Mardi Gras is the largest annual festival in not just New Orleans, but Louisiana. The festival of all festivals takes place 2 weeks before and through Fat Tuesday, with elaborate parades, live music, and colourful characters livening the city streets.

The event starts on Twelfth Night (6 January), which New Orleans observes with the Joan of Arc parade and the Twelfth Night Masquerade Ball. You’ll also witness the Phunny Phorty Phellows Krewe riding a streetcar along the historic St. Charles Streetcar line.

The festival is at its largest during the last 5 days, when revellers enjoy a final bash before Lent. Many fun activities take place in the city’s vibrant neighbourhoods, especially the French Quarter. Masquerade balls are organised by krewes, or social clubs responsible for Mardi Gras celebrations. Joining the party is all part of the fun, so many people plan their New Orleans holiday around this annual festivity.

Mardi Gras in New Orleans - one of the highlights of 6 Things to Do in New Orleans in Spring and 10 Best Festivals in Panama City Beach (Read all about New Orleans here)

A brief history of Mardi Gras

Mardi Gras dates back to 1699, when explorer Pierre Le Moyne D’Iberville founded Louisiana. Back then, the city’s wealthy community threw elaborate balls between Twelfth Night and Fat Tuesday Eve. Mardi Gras has been a legal state holiday in Louisiana since 1875.

Mistick Krewe of Comus is one of the oldest krewes in the city – in 1857, it rolled out Mardi Gras’ first formal parade.
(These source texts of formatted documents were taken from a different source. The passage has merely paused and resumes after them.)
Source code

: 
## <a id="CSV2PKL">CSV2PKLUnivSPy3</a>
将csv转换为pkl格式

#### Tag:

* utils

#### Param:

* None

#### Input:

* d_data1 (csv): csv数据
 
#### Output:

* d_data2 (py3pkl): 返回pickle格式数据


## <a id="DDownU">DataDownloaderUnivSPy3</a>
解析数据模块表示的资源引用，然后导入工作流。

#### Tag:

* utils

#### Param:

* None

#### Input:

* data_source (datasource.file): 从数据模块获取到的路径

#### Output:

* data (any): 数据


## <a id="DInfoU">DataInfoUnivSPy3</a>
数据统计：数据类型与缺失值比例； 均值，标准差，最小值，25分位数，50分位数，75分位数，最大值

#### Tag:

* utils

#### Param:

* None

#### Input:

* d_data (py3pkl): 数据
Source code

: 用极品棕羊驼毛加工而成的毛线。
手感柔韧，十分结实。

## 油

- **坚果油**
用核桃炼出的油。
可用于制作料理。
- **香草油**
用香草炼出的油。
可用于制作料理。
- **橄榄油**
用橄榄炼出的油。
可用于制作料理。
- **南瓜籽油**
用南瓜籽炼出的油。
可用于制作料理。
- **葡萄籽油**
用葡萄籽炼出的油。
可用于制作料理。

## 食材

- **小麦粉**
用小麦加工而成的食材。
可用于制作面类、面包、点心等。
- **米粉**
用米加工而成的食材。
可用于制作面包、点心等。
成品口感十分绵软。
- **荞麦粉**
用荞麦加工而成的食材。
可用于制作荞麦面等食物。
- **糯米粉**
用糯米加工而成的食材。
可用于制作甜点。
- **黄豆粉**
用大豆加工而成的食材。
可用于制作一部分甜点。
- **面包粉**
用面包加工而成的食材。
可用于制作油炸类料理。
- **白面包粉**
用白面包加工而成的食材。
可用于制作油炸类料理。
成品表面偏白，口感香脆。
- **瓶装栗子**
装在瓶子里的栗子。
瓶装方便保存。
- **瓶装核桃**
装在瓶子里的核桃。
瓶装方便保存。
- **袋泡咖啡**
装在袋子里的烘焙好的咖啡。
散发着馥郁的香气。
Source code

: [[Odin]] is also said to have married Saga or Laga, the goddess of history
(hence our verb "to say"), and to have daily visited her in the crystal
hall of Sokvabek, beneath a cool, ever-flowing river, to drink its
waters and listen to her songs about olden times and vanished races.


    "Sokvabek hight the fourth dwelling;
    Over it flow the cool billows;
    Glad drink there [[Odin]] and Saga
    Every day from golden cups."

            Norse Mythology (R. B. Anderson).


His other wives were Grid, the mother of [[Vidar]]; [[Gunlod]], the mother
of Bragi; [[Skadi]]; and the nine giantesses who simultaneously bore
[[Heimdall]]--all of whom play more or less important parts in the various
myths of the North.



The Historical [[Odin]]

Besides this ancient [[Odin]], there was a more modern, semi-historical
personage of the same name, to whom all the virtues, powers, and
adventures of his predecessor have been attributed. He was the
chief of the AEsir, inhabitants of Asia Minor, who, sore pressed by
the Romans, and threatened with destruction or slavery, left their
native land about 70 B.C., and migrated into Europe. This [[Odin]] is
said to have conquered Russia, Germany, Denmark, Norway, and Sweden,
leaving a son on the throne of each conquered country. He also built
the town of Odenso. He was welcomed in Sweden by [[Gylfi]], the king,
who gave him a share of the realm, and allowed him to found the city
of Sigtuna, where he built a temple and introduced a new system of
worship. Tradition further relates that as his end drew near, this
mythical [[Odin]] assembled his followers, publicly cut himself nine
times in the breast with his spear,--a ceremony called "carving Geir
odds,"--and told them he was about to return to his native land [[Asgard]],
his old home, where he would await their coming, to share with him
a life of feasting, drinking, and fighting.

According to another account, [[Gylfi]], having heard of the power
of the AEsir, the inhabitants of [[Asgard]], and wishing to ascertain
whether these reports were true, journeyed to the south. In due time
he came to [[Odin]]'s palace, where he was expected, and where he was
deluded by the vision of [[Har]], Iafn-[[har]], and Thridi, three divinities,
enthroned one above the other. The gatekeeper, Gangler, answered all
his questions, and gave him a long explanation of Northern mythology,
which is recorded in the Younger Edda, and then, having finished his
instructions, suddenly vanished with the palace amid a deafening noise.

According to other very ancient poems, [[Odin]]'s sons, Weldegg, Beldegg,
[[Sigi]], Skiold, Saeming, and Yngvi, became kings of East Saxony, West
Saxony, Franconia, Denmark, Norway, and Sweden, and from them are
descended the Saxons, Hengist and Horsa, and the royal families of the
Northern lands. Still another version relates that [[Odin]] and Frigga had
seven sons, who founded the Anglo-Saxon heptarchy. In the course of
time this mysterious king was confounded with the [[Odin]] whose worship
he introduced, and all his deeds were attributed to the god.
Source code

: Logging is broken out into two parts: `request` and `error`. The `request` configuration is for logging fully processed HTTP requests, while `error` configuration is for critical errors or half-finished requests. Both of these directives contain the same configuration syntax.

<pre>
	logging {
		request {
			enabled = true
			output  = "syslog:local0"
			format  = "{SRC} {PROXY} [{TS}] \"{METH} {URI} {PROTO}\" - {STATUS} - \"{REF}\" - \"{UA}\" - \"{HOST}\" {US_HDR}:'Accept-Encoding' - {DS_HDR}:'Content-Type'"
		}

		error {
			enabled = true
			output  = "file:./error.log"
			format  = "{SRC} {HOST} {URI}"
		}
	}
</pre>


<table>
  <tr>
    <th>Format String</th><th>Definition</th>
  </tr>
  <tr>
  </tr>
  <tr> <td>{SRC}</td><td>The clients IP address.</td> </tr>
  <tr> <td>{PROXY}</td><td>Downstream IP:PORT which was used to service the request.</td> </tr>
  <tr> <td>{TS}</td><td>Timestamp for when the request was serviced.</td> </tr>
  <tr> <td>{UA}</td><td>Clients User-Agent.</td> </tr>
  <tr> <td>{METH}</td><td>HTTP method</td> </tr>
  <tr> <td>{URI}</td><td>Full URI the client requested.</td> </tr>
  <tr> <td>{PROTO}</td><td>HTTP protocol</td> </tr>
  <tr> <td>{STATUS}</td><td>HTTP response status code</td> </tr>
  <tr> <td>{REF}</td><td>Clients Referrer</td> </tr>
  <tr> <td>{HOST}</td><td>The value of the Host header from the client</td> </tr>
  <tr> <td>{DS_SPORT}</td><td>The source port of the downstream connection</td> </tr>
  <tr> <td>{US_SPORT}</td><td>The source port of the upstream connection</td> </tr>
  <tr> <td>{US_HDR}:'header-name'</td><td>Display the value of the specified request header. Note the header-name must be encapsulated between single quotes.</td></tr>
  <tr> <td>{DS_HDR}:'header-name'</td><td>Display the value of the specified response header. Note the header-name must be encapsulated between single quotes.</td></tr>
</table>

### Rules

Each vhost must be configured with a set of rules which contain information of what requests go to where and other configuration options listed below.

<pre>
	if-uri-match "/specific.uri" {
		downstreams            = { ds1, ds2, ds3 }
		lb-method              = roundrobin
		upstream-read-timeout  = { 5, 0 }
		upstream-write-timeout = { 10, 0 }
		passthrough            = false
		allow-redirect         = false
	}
Rex is another prominent krewe in Louisiana, founded in 1872. Its parade in 1892 is the reason why purple, green and gold are the festival’s official colours to this day.

photo by Sergey Galyonkin (CC BY-SA 2.0) modified

What are the highlights of Mardi Gras?

Highlights of Mardi Gras in New Orleans include extravagant parades, parties, and masquerade balls, which take place across the city. A total of 70 parades take to the streets during the 2-week-long festival, each following a specific theme for the year. This can be a significant event from history, fairy tale characters, local legends, and literature.

“Throws” are also an important part of Mardi Gras parades. Float riders usually throw various items to spectators. Colourful beads are the most common, but you can also catch doubloons, shoes, plastic cups, and purses. Some of these can hurt if they hit you, so it's best to keep an eye open for throws when you're watching the parades.

This is a great time to dress up in lavish costumes, face paints, and masks. Motorcycle squadrons and dance troupes, as well as jazz and ragtime bands, all add to the festival's atmosphere, so expect loads of party and revelry until late at night.

The Twelfth Night Ball is the first to be held in New Orleans, organised by the Twelfth Night Revelers annually. This is followed by over 100 Carnival balls throughout the celebration, most of which are invitation-only.

Mardi Gras is one of the best times to indulge in Cajun and Creole dishes. Jambalaya and gumbo are must-tries, but king cake is arguably the ultimate dish of Mardi Gras. This oval-shaped treat is topped with purple, green and gold icing. It contains a small plastic baby figurine, which symbolises luck and prosperity to the person who finds it in their slice. That person must buy next year’s king cake.

Good to know about Mardi Gras in New Orleans

Mardi Gras in New Orleans takes place 47 days before Easter, with the official celebration always starting on a Tuesday. For 2 weeks, locals get to indulge in parades, food, music, and dance before the start of Lent. Dates vary annually, so it’s a good idea to check the calendar if you’re planning to enjoy Mardi Gras during your visit to New Orleans.